Technology

Yahoo! (YHOO) Does Not Need Microsoft (MSFT) Deal, Unless It Wants A Higher Share Price

yahoo_logoCarol Bartz, Yahoo!’s (YHOO) new CEO, says the portal company does not need a deal to combine its search engine operations with Microsoft’s. Yahoo! has about 20% market share in the US to Redmond’s 8%.

Yahoo! may think its can stand on its own, but there is a lot of evidence to the contrary. The company’s operating profits are less than 5% of revenue.

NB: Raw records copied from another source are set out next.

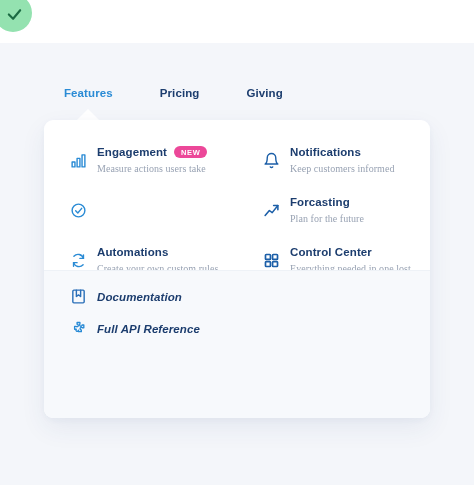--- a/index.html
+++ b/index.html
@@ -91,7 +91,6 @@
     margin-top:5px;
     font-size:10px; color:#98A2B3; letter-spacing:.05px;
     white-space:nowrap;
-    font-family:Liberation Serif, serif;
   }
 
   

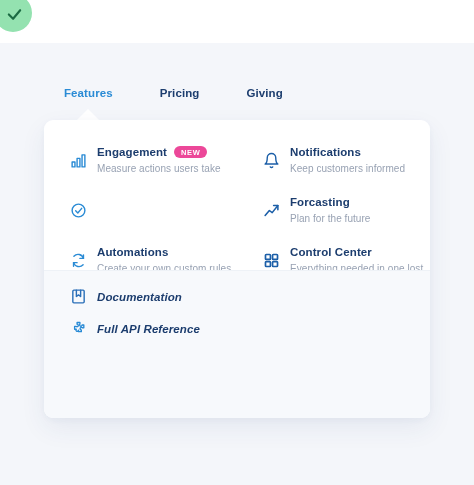--- a/index.html
+++ b/index.html
@@ -227,7 +227,7 @@
         <span class="titlerow">
           <span class="title">Control Center</span>
         </span>
-        <span class="desc" style="display:block">Everything needed in one lost</span>
+        <span class="desc" style="display:block">Everything needed in one tools</span>
       </span>
     </div>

Declines in internet display advertising could keep pressure on that figure all of this year and into next.

Yahoo!’s 20% of the search market may seem impressive, but because Google (GOOG) has 65% of searches done in the US, it gets a disproportionate portion of the market’s investment in search-based advertising.

Another reason for Bartz’s comments is the new Microsoft commitment to its own search technology. It has just launched Bing, its new search engine. Development work on the project almost certainly cost tens of millions of dollars and Microsoft is investing $80 million to $100 million in marketing  the service. Those are not the actions, at least on the face of it, of a company that plans to abandon its own search engine in favor of Yahoo!’s.

The flaw in Bartz’s reasoning is that Yahoo! still trades at $16, down from the over $30 where it changed hands when Microsoft offered to buy the company more than a year ago. There is not going to be any event other than a deal with Microsoft that will double Yahoo!’s stock. It will almost certainly trade in a narrow range around $15 during the foreseeable future.

Bartz may decide to go it alone but that will almost certainly keep new shareholders out of the stock.